Bryan Cranston as Walter White on Breaking Bad

Bryan Cranston as Walter White on Breaking Bad

Almost, but definitely not quite. My fear for my mental stability has a great deal to do with Walt, but is mostly a product of Breaking Bad’s uniquely brutal style of storytelling. Essentially: terrible, unthinkably awful things happen on this show, and then you have to deal with it. I wrote last week about the magical erasable quality of most traumatic events on network television shows, and Breaking Bad is the ultimate inversion of that formula. There are a lot of ways this manifests itself on the show, but two features stand out. First, the show has a gruesome attentiveness to the details of physical decay. Walt coughs constantly. It is a debilitating, hacking, paralyzing, gasping for air cough, and the show has no problem derailing the momentum of a plot line so that we can sit and watch Walt cough for a few seconds. There is a difference between knowing a character has cancer, and never being allowed to forget that he has cancer, and Breaking Bad is really only interested in the latter. In the same light, corpses, broken glassware, dirty ventilation filters, basements, and the New Mexico landscape are all painfully present on the show, and if Walt breaks a piece of glassware, the show is almost more interested in watching him sweep up the mess than why he broke it in the first place.

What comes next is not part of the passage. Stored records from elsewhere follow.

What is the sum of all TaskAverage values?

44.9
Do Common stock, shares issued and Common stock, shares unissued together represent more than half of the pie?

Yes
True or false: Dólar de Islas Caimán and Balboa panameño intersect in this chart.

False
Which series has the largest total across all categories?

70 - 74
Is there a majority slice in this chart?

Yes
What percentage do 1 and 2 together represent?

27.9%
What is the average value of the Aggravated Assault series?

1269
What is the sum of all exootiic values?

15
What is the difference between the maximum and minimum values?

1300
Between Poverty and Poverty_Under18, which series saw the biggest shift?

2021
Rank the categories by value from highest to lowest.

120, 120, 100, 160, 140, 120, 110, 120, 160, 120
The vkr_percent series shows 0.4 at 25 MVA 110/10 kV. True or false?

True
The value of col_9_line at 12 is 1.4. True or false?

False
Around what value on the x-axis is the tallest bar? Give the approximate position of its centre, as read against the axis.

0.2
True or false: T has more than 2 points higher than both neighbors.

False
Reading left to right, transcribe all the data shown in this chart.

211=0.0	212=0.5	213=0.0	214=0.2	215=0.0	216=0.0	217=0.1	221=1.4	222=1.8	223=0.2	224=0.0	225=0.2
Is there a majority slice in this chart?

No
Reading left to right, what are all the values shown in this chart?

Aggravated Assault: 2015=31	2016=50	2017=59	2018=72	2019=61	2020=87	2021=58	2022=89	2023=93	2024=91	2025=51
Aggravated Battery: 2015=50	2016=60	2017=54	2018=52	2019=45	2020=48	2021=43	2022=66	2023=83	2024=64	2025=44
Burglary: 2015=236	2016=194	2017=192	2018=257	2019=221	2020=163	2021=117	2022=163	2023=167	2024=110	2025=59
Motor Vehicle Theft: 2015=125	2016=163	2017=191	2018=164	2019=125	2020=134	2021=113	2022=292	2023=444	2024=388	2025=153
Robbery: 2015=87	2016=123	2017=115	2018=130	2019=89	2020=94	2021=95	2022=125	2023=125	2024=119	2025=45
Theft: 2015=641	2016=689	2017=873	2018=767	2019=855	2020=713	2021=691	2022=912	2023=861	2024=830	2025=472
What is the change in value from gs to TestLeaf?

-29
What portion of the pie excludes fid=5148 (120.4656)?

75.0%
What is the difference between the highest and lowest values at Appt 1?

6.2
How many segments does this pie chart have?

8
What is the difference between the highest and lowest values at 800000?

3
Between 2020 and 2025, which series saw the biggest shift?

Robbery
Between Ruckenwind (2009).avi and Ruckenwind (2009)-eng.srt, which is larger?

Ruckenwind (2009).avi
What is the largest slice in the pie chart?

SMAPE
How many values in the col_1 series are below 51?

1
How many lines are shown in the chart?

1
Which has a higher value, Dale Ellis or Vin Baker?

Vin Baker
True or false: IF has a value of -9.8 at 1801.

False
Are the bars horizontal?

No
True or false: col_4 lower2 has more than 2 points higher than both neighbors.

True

The other technique that dominates Breaking Bad’s storytelling is the use of incredibly long scenes. Where most shows give you thirty seconds or a minute of conversation at most before shifting our attention elsewhere, Breaking Bad is perfectly happy to linger on a scene as long as possible, particularly if it is incredibly painful to watch. In the third episode, Walt is trying to decide whether or not to kill a man, and he sits down on the basement floor and talks with him. They talk for nearly nine minutes, an eternity on television. No other character arrives, there are no cuts in and out of other scenes, there’s not even that much to look at. It’s two guys sitting in a dark basement, and one of them is deciding whether or not to kill the other one. We believe that gaps and breaks create suspense in fiction, so that when something dramatic happens at a commercial break, you have to wait to find out what comes next, and the waiting is excruciating. To some extent that’s true, but Breaking Bad is a study in the tension that refuses to let you look somewhere else. It’s too easy to decide to kill a man and then just do it – it’s so, so much worse to have to sit there, watching Walt try to puzzle through the consequences for killing him or keeping him alive.

I am definitely looking forward to watching the second and third season and seeing how this show develops. But there is a part of me that is absolutely dreading it.